La lente attraverso cui questa ricerca prova a leggere i dati estrapolati dalle fiabe prende in prestito alcuni principi di una teoria (la Moral Foundations Theory), sviluppata dagli psicologi Jonathan Haidt e Jesse Graham di Harvard: «Alla base c’è l’idea che le società abbiano sviluppato i propri valori morali per un’esigenza di sopravvivenza. Cinque sono i valori – o meglio le coppie di valori, uno positivo e l’altro negativo – su cui si fonda questa teoria. Tra questi, ad esempio, l’antitesi tra il prendersi cura (care) e il danneggiare: la specie umana si sarebbe estinta se non si fosse presa cura di chi è appena nato. Il senso di correttezza (fairness) ha permesso poi alle persone di scambiarsi cose, come beni e servizi, confidando nella reciprocità. L’opposto, potremmo dire, è il tradimento di questa fiducia. E ancora: autorità contro sovversione, dove l’autorità attribuisce un senso all’organizzazione gerarchica che, sembra, faciliti il coordinamento e spesso risolva il problema dell’azione collettiva. Infine, lealtà e purezza, ciascuna con il proprio valore antagonista. Secondo gli autori, queste cinque fondamenta morali si sarebbero sviluppate in tutte le società del mondo per motivi evolutivi».

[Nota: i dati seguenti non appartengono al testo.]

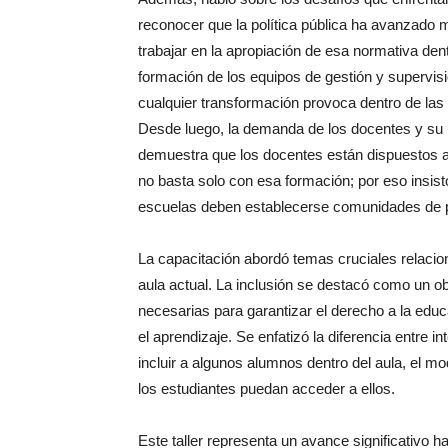
reconocer que la política pública ha avanzado
trabajar en la apropiación de esa normativa dentr
formación de los equipos de gestión y supervisi
cualquier transformación provoca dentro de las
Desde luego, la demanda de los docentes y su 
demuestra que los docentes están dispuestos a
no basta solo con esa formación; por eso insist
escuelas deben establecerse comunidades de pr
La capacitación abordó temas cruciales relacio
aula actual. La inclusión se destacó como un o
necesarias para garantizar el derecho a la educ
el aprendizaje. Se enfatizó la diferencia entre i
incluir a algunos alumnos dentro del aula, el m
los estudiantes puedan acceder a ellos.
Este taller representa un avance significativo 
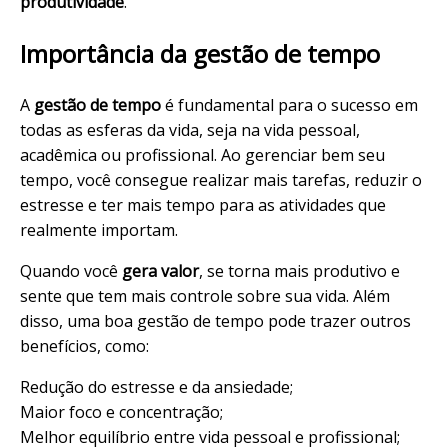
produtividade
.
Importância da gestão de tempo
A
gestão de tempo
é fundamental para o sucesso em
todas as esferas da vida, seja na vida pessoal,
acadêmica ou profissional. Ao gerenciar bem seu
tempo, você consegue realizar mais tarefas, reduzir o
estresse e ter mais tempo para as atividades que
realmente importam.
Quando você
gera valor
, se torna mais produtivo e
sente que tem mais controle sobre sua vida. Além
disso, uma boa gestão de tempo pode trazer outros
benefícios, como:
Redução do estresse e da ansiedade;
Maior foco e concentração;
Melhor equilíbrio entre vida pessoal e profissional;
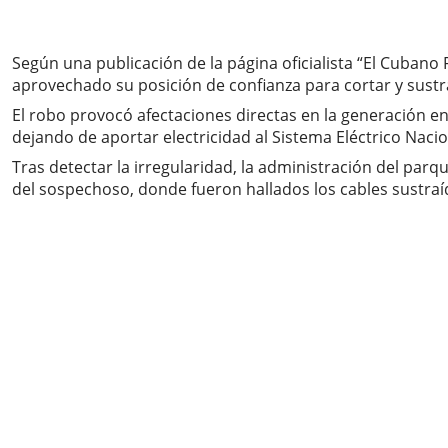
Según una publicación de la página oficialista “El Cuban
aprovechado su posición de confianza para cortar y sustra
El robo provocó afectaciones directas en la generación en
dejando de aportar electricidad al Sistema Eléctrico Nacion
Tras detectar la irregularidad, la administración del parq
del sospechoso, donde fueron hallados los cables sustraí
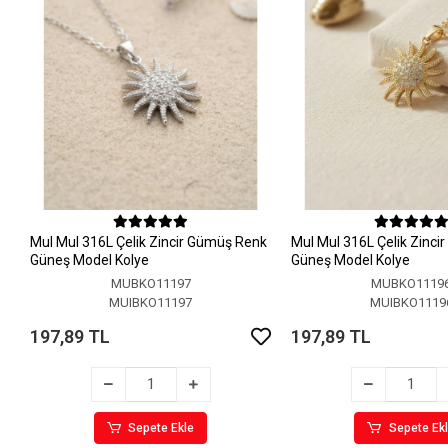
MuI MuI 316L Çelik Zincir Gümüş Renk
MuI MuI 316L Çelik Zinci
Güneş Model Kolye
Güneş Model Kolye
MUBKO11197
MUBKO1119
MUIBKO11197
MUIBKO1119
197,89 TL
197,89 TL
Sepete Ekle
Sepete Ek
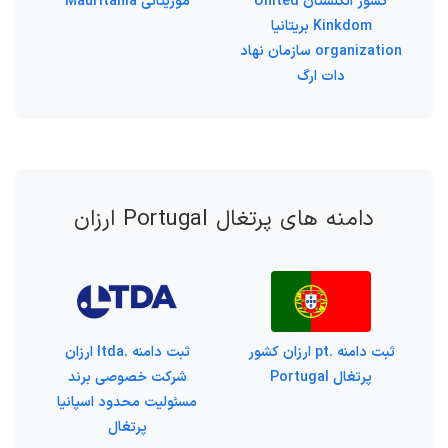
کشور انگلستان United
موریتانی Mauritania
Kinkdom بریتانیا
organization سازمان نهاد
دات ارگ
دامنه های پرتغال Portugal ارزان
ثبت دامنه .pt ارزان کشور
ثبت دامنه .ltda ارزان
پرتغال Portugal
شرکت خصوصی برند
مسئولیت محدود اسپانیا
پرتغال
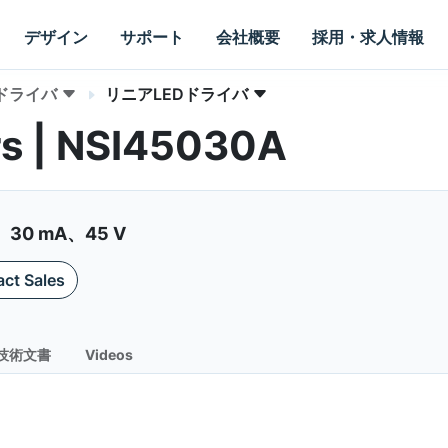
デザイン
サポート
会社概要
採用・求人情報
Dドライバ
リニアLEDドライバ
rs | NSI45030A
0 mA、45 V
ct Sales
技術文書
Videos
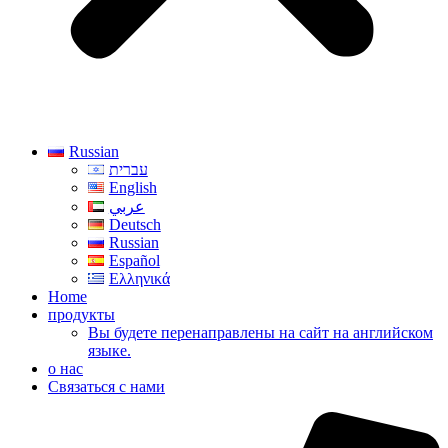
Russian
עברית
English
عربي
Deutsch
Russian
Español
Ελληνικά
Home
продукты
Вы будете перенаправлены на сайт на английском
языке.
о нас
Связаться с нами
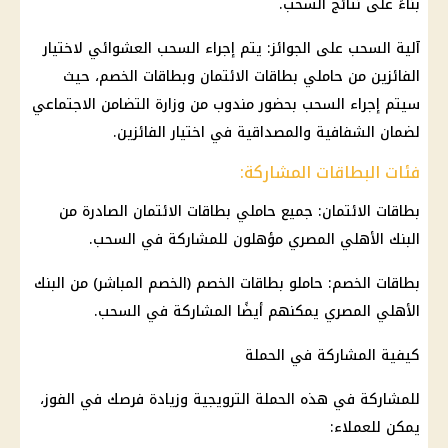
بناءً على نتائج السحب.
آلية السحب على الجوائز: يتم إجراء السحب العشوائي لاختيار
الفائزين من حاملي
بطاقات الائتمان
وبطاقات الخصم، حيث
سيتم إجراء السحب بحضور مندوب من
وزارة التضامن الاجتماعي
لضمان الشفافية والمصداقية في اختيار الفائزين.
فئات البطاقات المشاركة:
بطاقات الائتمان
: جميع حاملي
بطاقات الائتمان
الصادرة من
البنك الأهلي المصري
مؤهلون للمشاركة في السحب.
بطاقات الخصم: حاملو بطاقات الخصم (الخصم المباشر) من
البنك
الأهلي المصري
يمكنهم أيضًا المشاركة في السحب.
كيفية المشاركة في الحملة
للمشاركة في هذه الحملة الترويجية وزيادة فرصك في الفوز،
يمكن للعملاء:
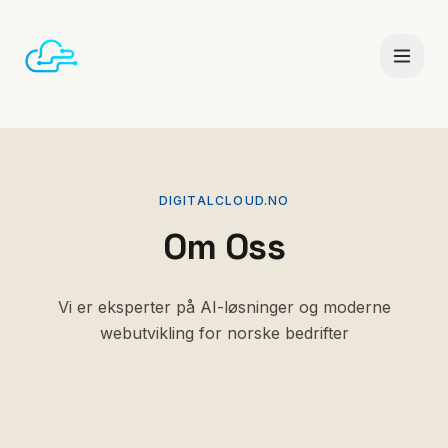
Småbedrifter
Konsulent
DIGITALCLOUD.NO
Om Oss
Tjenester
Vi er eksperter på AI-løsninger og moderne
webutvikling for norske bedrifter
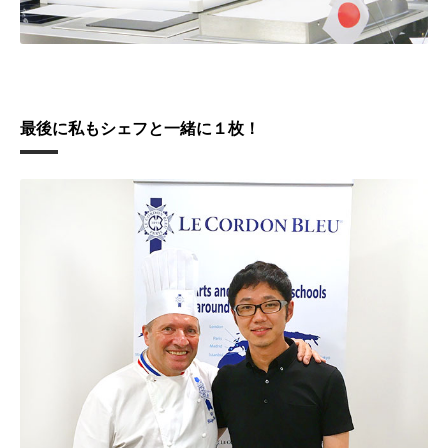
最後に私もシェフと一緒に１枚！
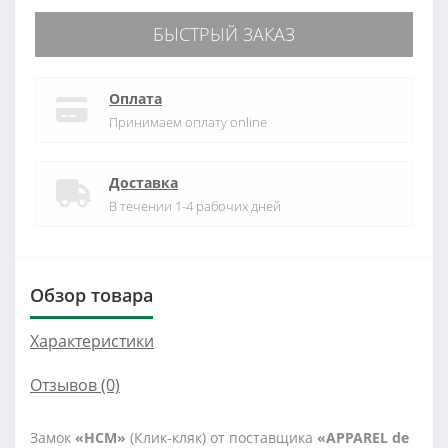
БЫСТРЫЙ ЗАКАЗ
Оплата
Принимаем оплату online
Доставка
В течении 1-4 рабочих дней
Обзор товара
Характеристики
Отзывов (0)
Замок
«НСМ»
(Клик-кляк)
от поставщика
«APPAREL de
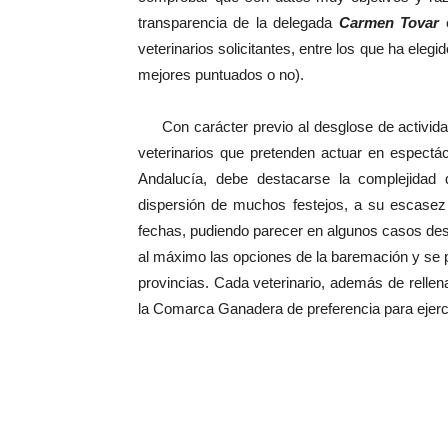
transparencia de la delegada
Carmen Tovar
e
veterinarios solicitantes, entre los que ha ele
mejores puntuados o no).
Con carácter previo al desglose de actividade
veterinarios que pretenden actuar en espectá
Andalucía, debe destacarse la complejidad d
dispersión de muchos festejos, a su escasez 
fechas, pudiendo parecer en algunos casos des
al máximo las opciones de la baremación y se
provincias. Cada veterinario, además de rellena
la Comarca Ganadera de preferencia para ejerc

«Per verificare questa ipotesi – prosegue von Jacobi – abbiamo lavorato sui dati derivati dalle fiabe popolari, in quanto testimonianze collettive di quali messaggi morali fossero rilevanti per le loro società del passato. Le fiabe, che hanno il potere di farci vivere un’esperienza attraverso il racconto, ci permettono di ragionare e di valutare approcci e scelte da attuare in specifiche situazioni - senza dover sperimentare tutto in prima persona. Per esempio, cosa è giusto fare se incontro una persona sconosciuta di notte in un bosco? All’inizio, in fase di analisi, abbiamo provato a misurare i messaggi morali presenti nei testi raccolti con gli approcci consolidati in letteratura, contando le parole che a livello semantico ricadevano all’interno di quei cinque pilastri valoriali. Quante erano riconducibili al prendersi cura? Quante alla lealtà? Abbiamo trovato pochissimo. Finché un nostro collega di Stanford ci ha proposto di analizzare i testi con una black box che nessuno conosceva, era il 2022. Abbiamo poi scoperto che si trattava di ChatGpt. E funzionava, anche meglio di come provavamo a fare noi quando codificavamo manualmente, perché riusciva a cogliere il senso emergente del racconto dalla co-presenza di più parole, con una grandissima precisione».

«Riflettendo poi, in corso d’opera, sui primi risultati dell’analisi, abbiamo compreso che non è tanto rilevante determinare quanto spesso un valore sia presente in una raccolta di fiabe – e quindi in una società. Ciò che conta davvero è quanto spesso quel valore sia legato ad altri. In altre parole, se un valore appare spesso insieme ad altri, assume una posizione centrale per il sistema morale di una società». Seguendo questa pista, è stato possibile trovare delle relazioni statisticamente significative tra quello che veniva detto, trasmesso, raccontato, in un certo contesto, nel passato, e la traiettoria di sviluppo di lungo periodo di quella società. «Studiando i valori come elementi inseriti all’interno di un sistema morale – dove alcuni valori sono più radicati perché interconnessi a molteplici altri valori – si comprende la capacità del sistema stesso di resistere nel tempo. Perché ciò che è molto radicato è anche molto difficile da cambiare. Per farlo si dovrebbero cambiare tutti i legami che quel valore ha con gli altri», prosegue von Jacobi. «In termini di moralità gli esseri umani sono molto più simili tra loro di quello che vogliono credere e di quello che spesso, altri, vogliono farci credere».